Rédigez, s'il vous plaît, la suite du récit ci-dessous sur la session de Francheville, en partant juste après sa dernière phrase.
#### Texte à lire ####
Et je me suis mis en route...


François CLERET *

Les choses s’accéléraient quelque peu pour moi, en ce mois de Juin 1985. En même temps qu’on allait me confier la responsabilité du Service Diocésain des Vocations du MANS, on me pressait de me rendre à la session de FRANCHEVILLE.
Il m’a fallu, comme d’autres, bousculer un agenda et déplacer des rencontres. Et je me suis mis en route, non sans appréhensions... Elles sont bien vite tombées.

UN CLIMAT d’ESPERANCE

Ce qui m’a surpris d’emblée, c’est le climat qui a régné.
J’ai découvert une assemblée nombreuse : une centaine de participants heureux de se retrouver. Et moi qui craignais de ne connaître personne, je rencontrais des visages connus : Gérard, Georges, Thierry, Henri et quelques autres. Des liens nouveaux se sont tissés. La bonne humeur n’empêchait pas le sérieux du travail, loin de là, grâce à une animation de qualité, grâce surtout au désir de tous d’avancer sur la question de l’appel au ministère de prêtre diocésain. Et là encore, le climat m’a réjoui : ce ne fut pas l’angoisse ou la panique devant le petit nombre de candidats au sacerdoce, mais bien plutôt l’espérance car, comme l’a dit l’un d’entre nous "le Seigneur ne cesse d’appeler et il n’est pas possible de labourer ainsi une terre en profondeur sans qu’un jour elle ne se mette à porter du fruit".

OSER APPELER

Il n’était pas besoin de parler de l’espérance car elle fusait de tous les coins de France, à travers les initiatives multiples qui remontaient des diocèses : ici, une marche ou une veillée de prière ; là, un rassemblement autour d’une ordination ou dans une abbaye ; ailleurs un pèlerinage ou la création d’un Foyer pour des jeunes qui acceptent d’entendre la question...

Toutes ces initiatives me confirmaient dans la conviction que le Seigneur ne cesse pas aujourd’hui d’appeler des jeunes à le suivre, et qu’il nous revient de faire entendre cet appel auprès des jeunes.

Oser appeler, en sortant nous-mêmes de nos peurs ! car des jeunes portent cette question au fond d’eux-mêmes ; ils attendent une parole. Je l’ai vérifié cet été à Lourdes, avec les adolescents que j’accompagnais. Dans l’Evangile, Jésus n’attend pas que des disciples se proposent : il passe et il appelle : "Suis-moi". Et les disciples, à leur tour, en interpellent d’autres : "Viens et vois".

RESTITUER LE SOUCI DE l’APPEL A l’ENSEMBLE DU PEUPLE DE DIEU

Alors je pensais aux appels que nous pourrions adresser à des jeunes, aux initiatives que le Service Diocésain des Vocations, chez nous, pourrait lancer.
#### Enregistrements de données ####
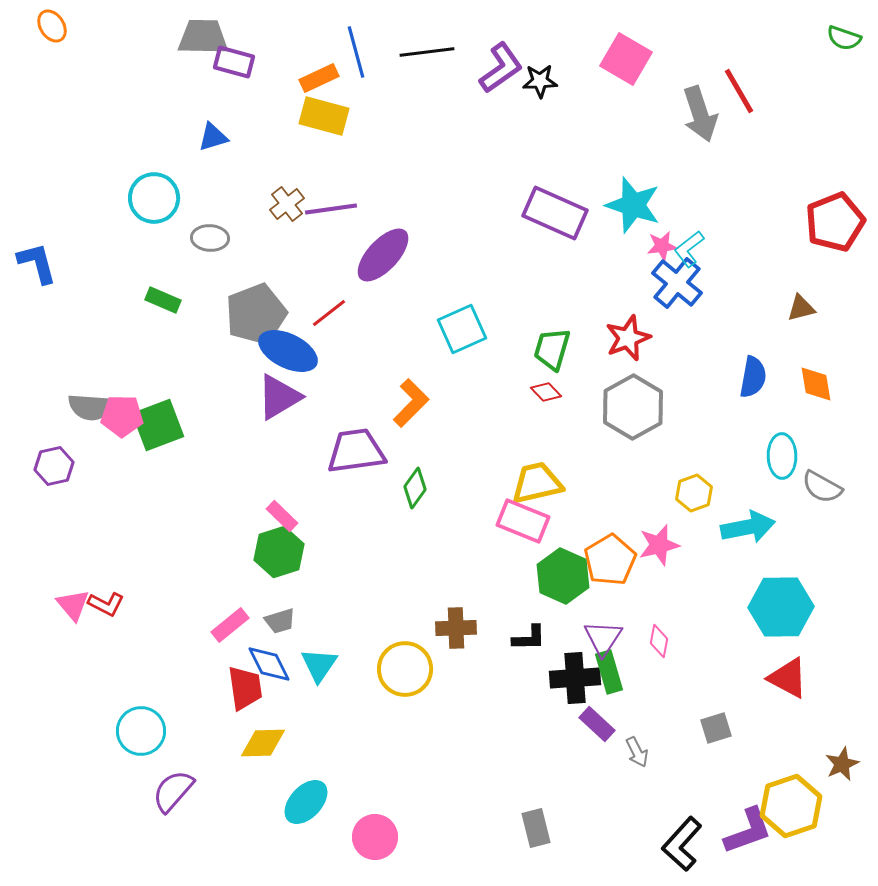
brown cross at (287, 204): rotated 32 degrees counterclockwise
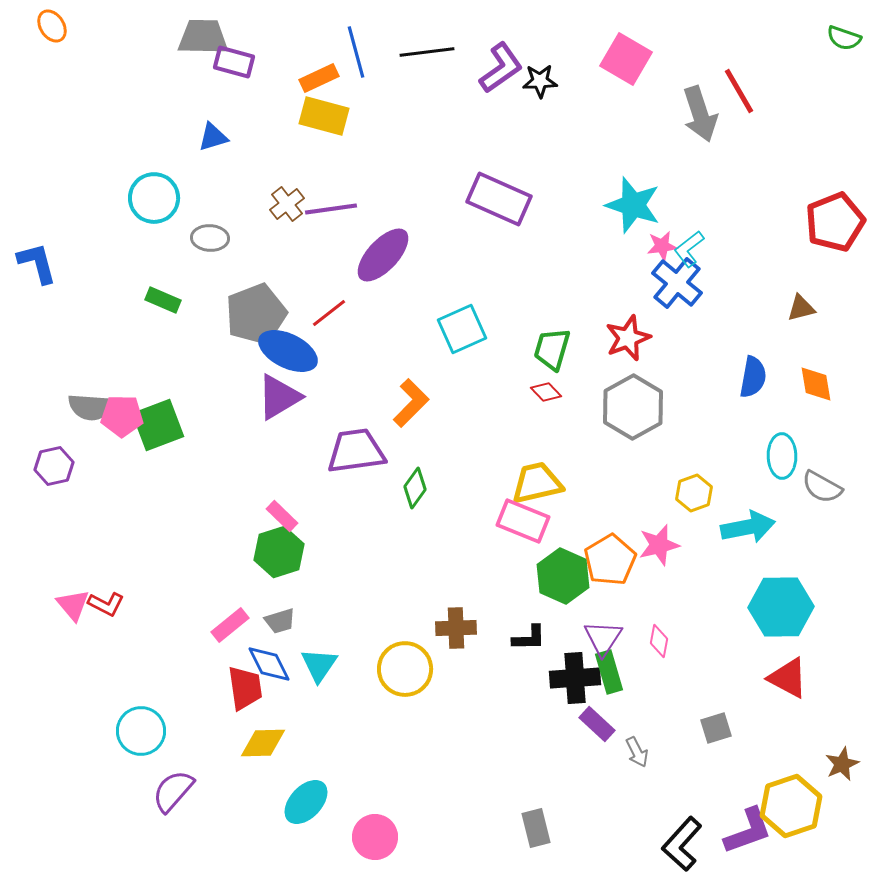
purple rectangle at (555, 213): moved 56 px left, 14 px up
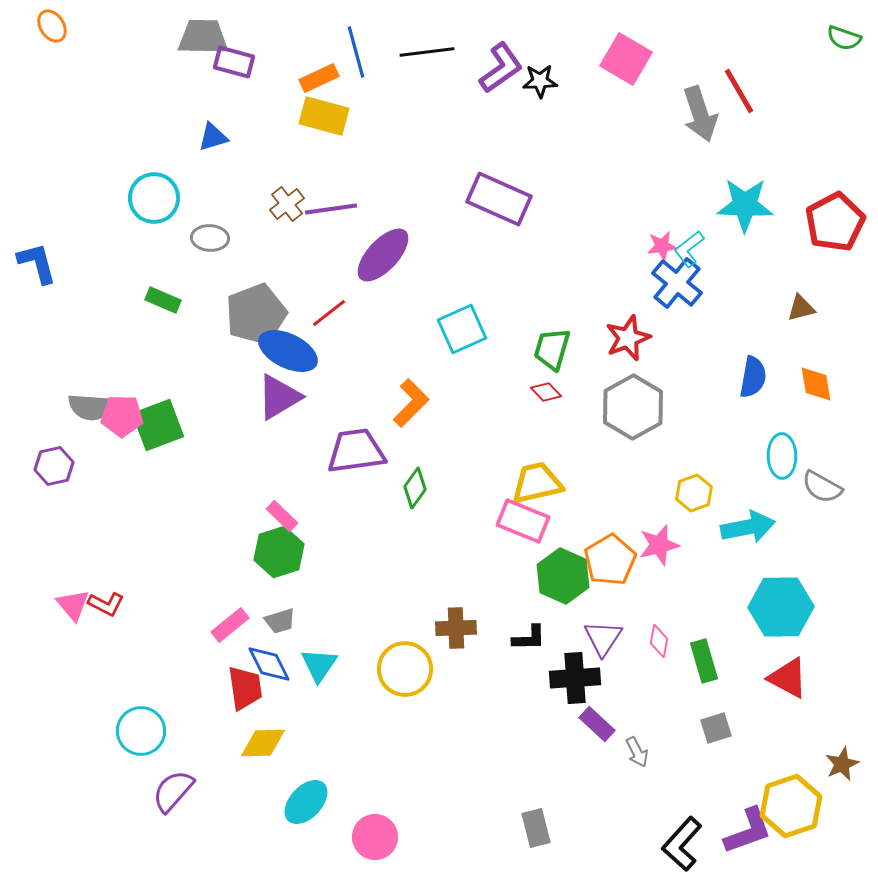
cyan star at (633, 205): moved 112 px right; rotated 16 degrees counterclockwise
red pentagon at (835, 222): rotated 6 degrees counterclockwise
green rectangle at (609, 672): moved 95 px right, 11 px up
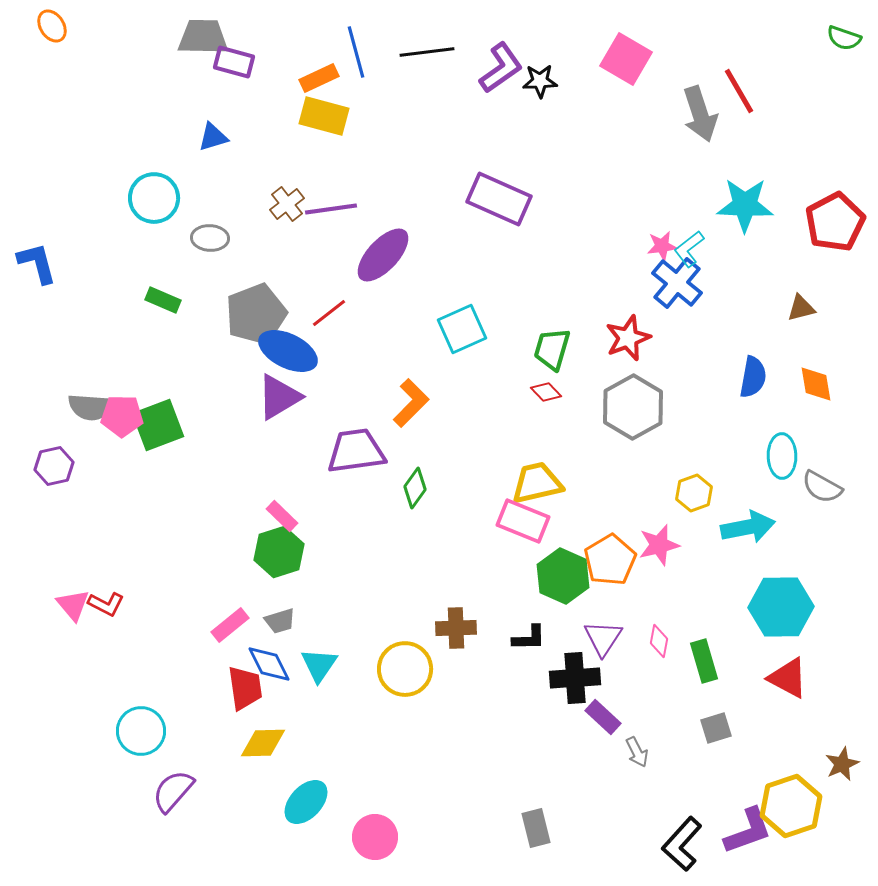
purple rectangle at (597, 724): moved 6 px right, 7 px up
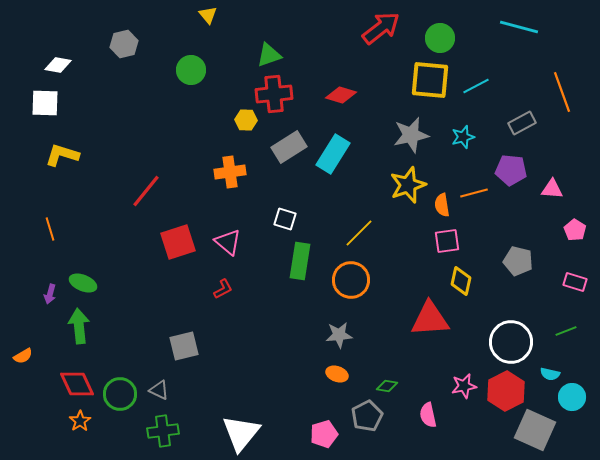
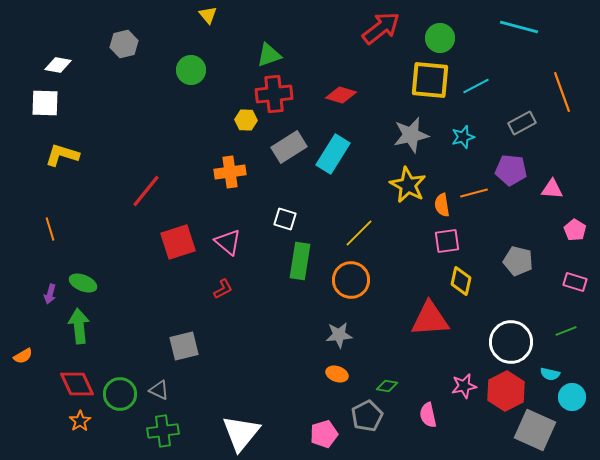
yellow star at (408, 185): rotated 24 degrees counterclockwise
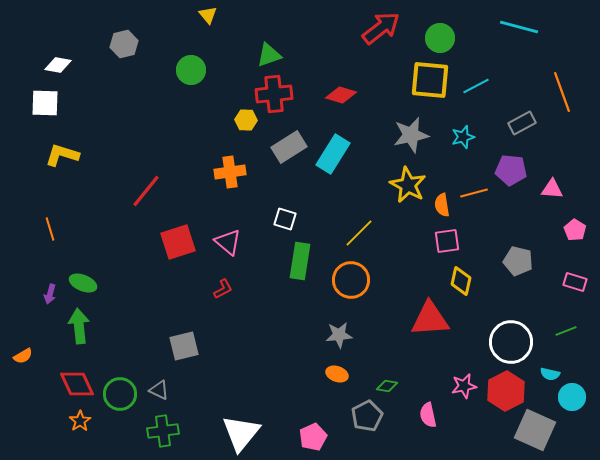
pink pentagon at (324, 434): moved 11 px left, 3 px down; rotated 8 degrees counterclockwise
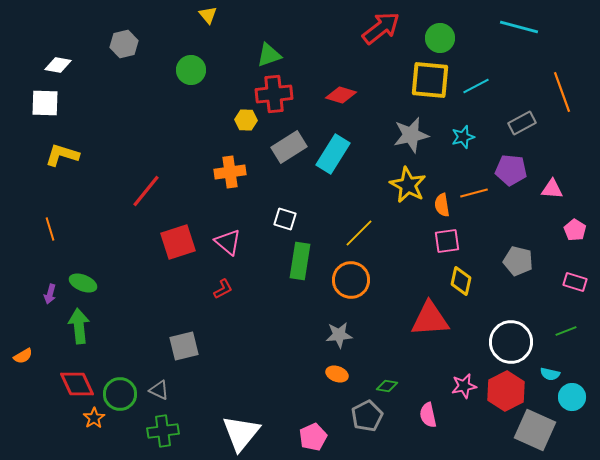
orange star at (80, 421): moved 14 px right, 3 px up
####
== Réponse attendue ==
Mais en même temps la session de FRANCHEVILLE m’ouvrait des horizons nouveaux avec cette conviction que ni le S.D.V., ni les prêtres, ne sont propriétaires de "l’appel" mais qu’il faut en restituer le souci à l’ensemble du peuple de Dieu, parce que c’est l’Eglise d’abord qui a besoin de prêtres et parce que c’est lorsque des communautés sont vivantes qu’elles ont des chances de devenir des communautés appelantes.

Je repensais alors à mon propre diocèse. Bien sûr, il faut que le S.D.V. continue à susciter des initiatives, mais, en même temps, il nous faut travailler en lien avec les partenaires pastoraux, promouvoir des relais avec les prêtres souvent déconcertés ; avec les séminaristes en connivence avec les questions que se posent, aujourd’hui, les jeunes ; avec les secteurs pastoraux ; avec les Mouvements de jeunes et les aumôneries scolaires ; avec les Centres spirituels qui nous redisent l’importance qu’il y ait des hommes disponibles pour écouter et accompagner des jeunes ; avec le Service diocésain de la catéchèse...

Il y a beaucoup à imaginer et le champ est immense. Mais nous ne travaillons pas seuls. L’Esprit du Seigneur est là, qui anime son Eglise.

AU COEUR DE l’EGLISE, DES PRETRES CONFIGURES AU CHRIST, POUR LA MISSION

Nous touchons peut-être là ce qui se voit le moins, ce qu’on ne peut pas d’emblée traduire en décisions d’action, et pourtant, c’est sans doute ce qui m’a le plus marqué au cours de cette session.

Nous avons parlé du diocèse, autrement ; c’est-à-dire non pas d’abord comme s’il s’agissait d’un territoire à couvrir. Nous l’avons regardé comme un espace spirituel marqué par une histoire, où vivent aujourd’hui des hommes et des femmes avec leurs difficultés et leurs espoirs. C’est pour eux que nous sommes prêtres.

Et notre ministère, malgré nos diversités, ou ,justement à cause d’elles, nous ne pouvons pas l’exercer en nous isolant les uns des autres. J’ai senti combien le presbyterium devenait fraternité sacerdotale, communion vivante entre prêtres et leur évêque. Les prêtres les plus jeunes, dont je fais encore partie, beaucoup de séminaristes aussi, sont très sensibles à cet aspect-là. Comme ils sont proches de la manière dont nous avons souligné la double dimension du ministère du prêtre diocésain : celle de la mission et celle de la mystique. C’est vrai qu’on n’engage pas toute sa vie pour accomplir une tache, si noble soit-elle, si on ne se laisse pas saisir tout entier par Celui qu’on annonce.

C’est là où la passion de l’homme rejoint la passion du Christ. Tout ministère est expérience pascale... et eucharistie... pour que les hommes aient le Pain de la Vie.


"Que tes oeuvres sont belles,
Que tes oeuvres sont grandes
Seigneur, Seigneur,
Tu nous combles de joie !"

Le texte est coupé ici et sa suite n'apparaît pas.